[Entries supplied Boundary: Start]

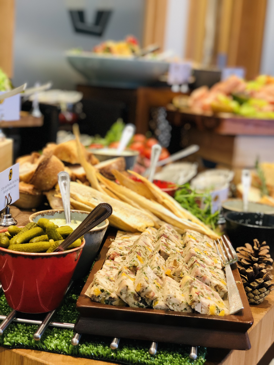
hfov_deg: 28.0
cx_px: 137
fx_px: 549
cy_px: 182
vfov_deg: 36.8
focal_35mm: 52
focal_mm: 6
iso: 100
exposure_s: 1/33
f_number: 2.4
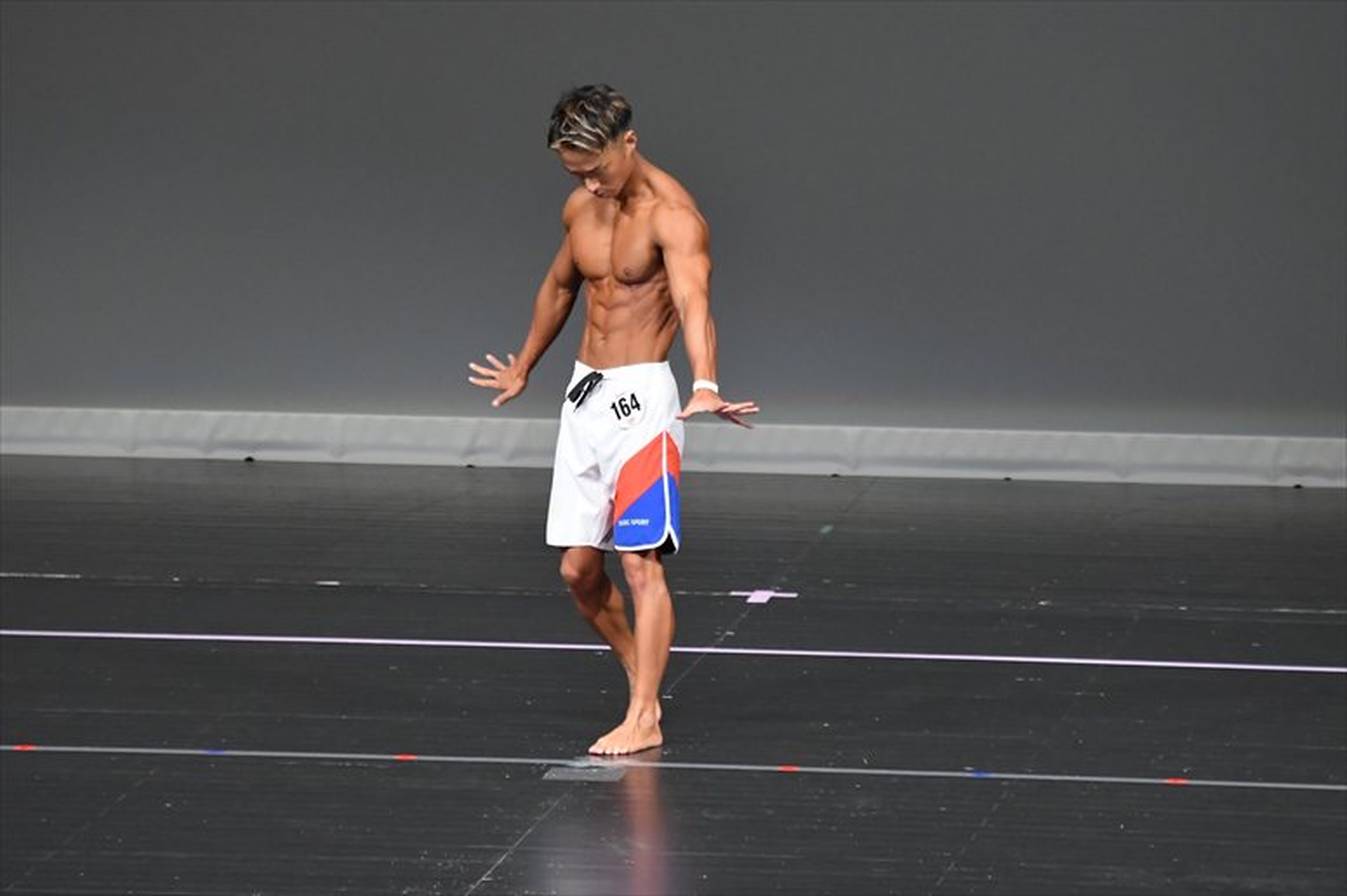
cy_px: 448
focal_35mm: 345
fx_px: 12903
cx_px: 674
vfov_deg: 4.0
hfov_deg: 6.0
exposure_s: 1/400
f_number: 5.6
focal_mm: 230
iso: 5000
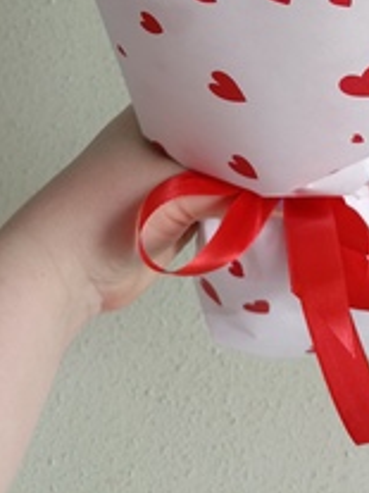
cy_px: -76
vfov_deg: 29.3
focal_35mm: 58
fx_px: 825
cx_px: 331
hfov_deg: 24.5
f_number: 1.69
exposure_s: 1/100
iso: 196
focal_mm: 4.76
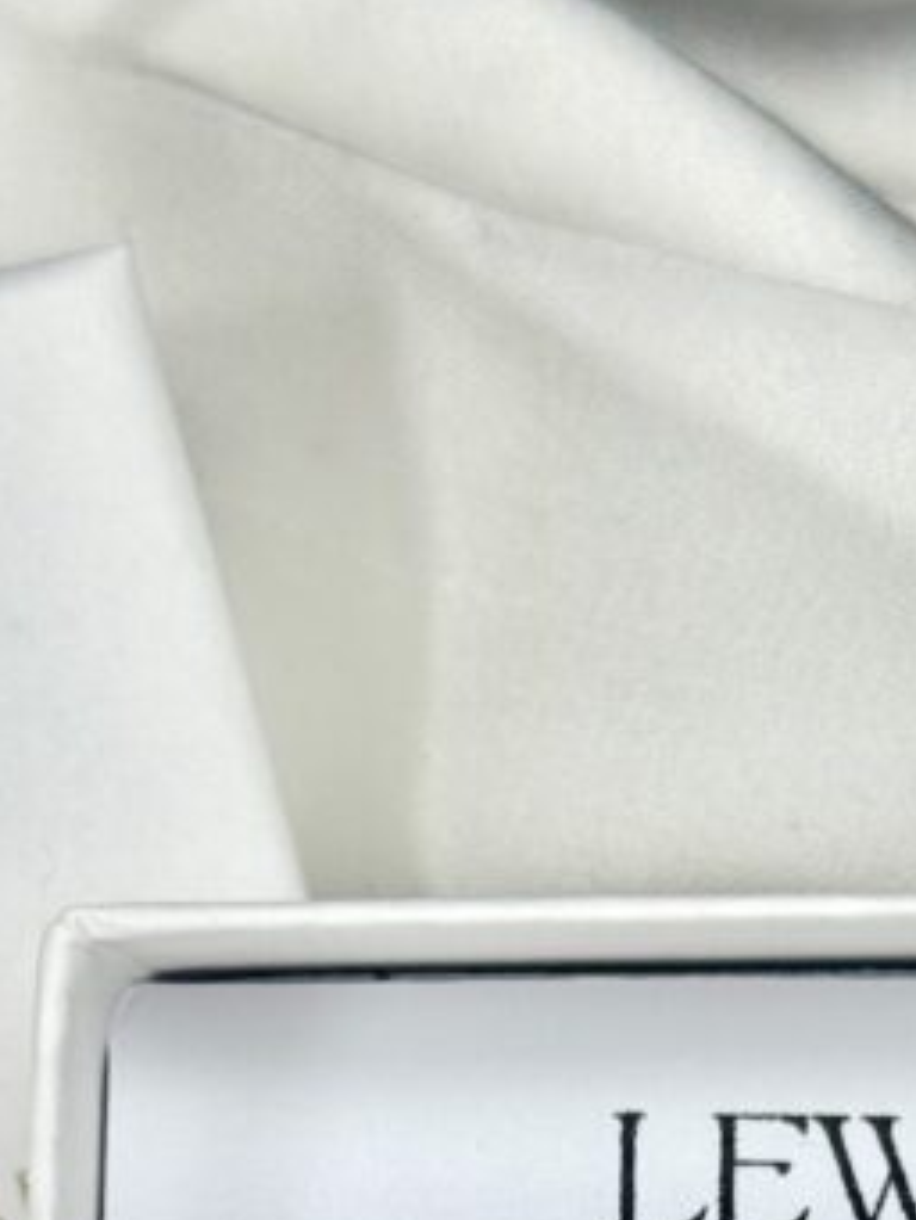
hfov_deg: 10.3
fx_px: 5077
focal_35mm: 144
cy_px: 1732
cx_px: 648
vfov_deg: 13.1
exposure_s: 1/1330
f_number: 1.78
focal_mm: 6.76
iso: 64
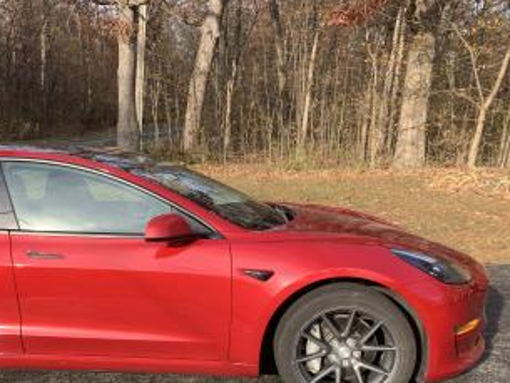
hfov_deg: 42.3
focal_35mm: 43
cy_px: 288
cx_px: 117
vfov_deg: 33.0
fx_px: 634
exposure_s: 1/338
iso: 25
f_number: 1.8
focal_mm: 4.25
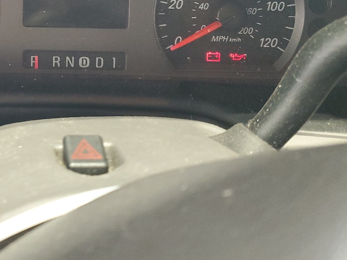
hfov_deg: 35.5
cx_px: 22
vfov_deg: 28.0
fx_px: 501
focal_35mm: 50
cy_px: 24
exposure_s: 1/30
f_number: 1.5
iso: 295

[Entries supplied Boundary: End]

Print the records verbatim, without pictures.

**Task result**
hfov_deg: 28.0
cx_px: 137
fx_px: 549
cy_px: 182
vfov_deg: 36.8
focal_35mm: 52
focal_mm: 6
iso: 100
exposure_s: 1/33
f_number: 2.4
cy_px: 448
focal_35mm: 345
fx_px: 12903
cx_px: 674
vfov_deg: 4.0
hfov_deg: 6.0
exposure_s: 1/400
f_number: 5.6
focal_mm: 230
iso: 5000
cy_px: -76
vfov_deg: 29.3
focal_35mm: 58
fx_px: 825
cx_px: 331
hfov_deg: 24.5
f_number: 1.69
exposure_s: 1/100
iso: 196
focal_mm: 4.76
hfov_deg: 10.3
fx_px: 5077
focal_35mm: 144
cy_px: 1732
cx_px: 648
vfov_deg: 13.1
exposure_s: 1/1330
f_number: 1.78
focal_mm: 6.76
iso: 64
hfov_deg: 42.3
focal_35mm: 43
cy_px: 288
cx_px: 117
vfov_deg: 33.0
fx_px: 634
exposure_s: 1/338
iso: 25
f_number: 1.8
focal_mm: 4.25
hfov_deg: 35.5
cx_px: 22
vfov_deg: 28.0
fx_px: 501
focal_35mm: 50
cy_px: 24
exposure_s: 1/30
f_number: 1.5
iso: 295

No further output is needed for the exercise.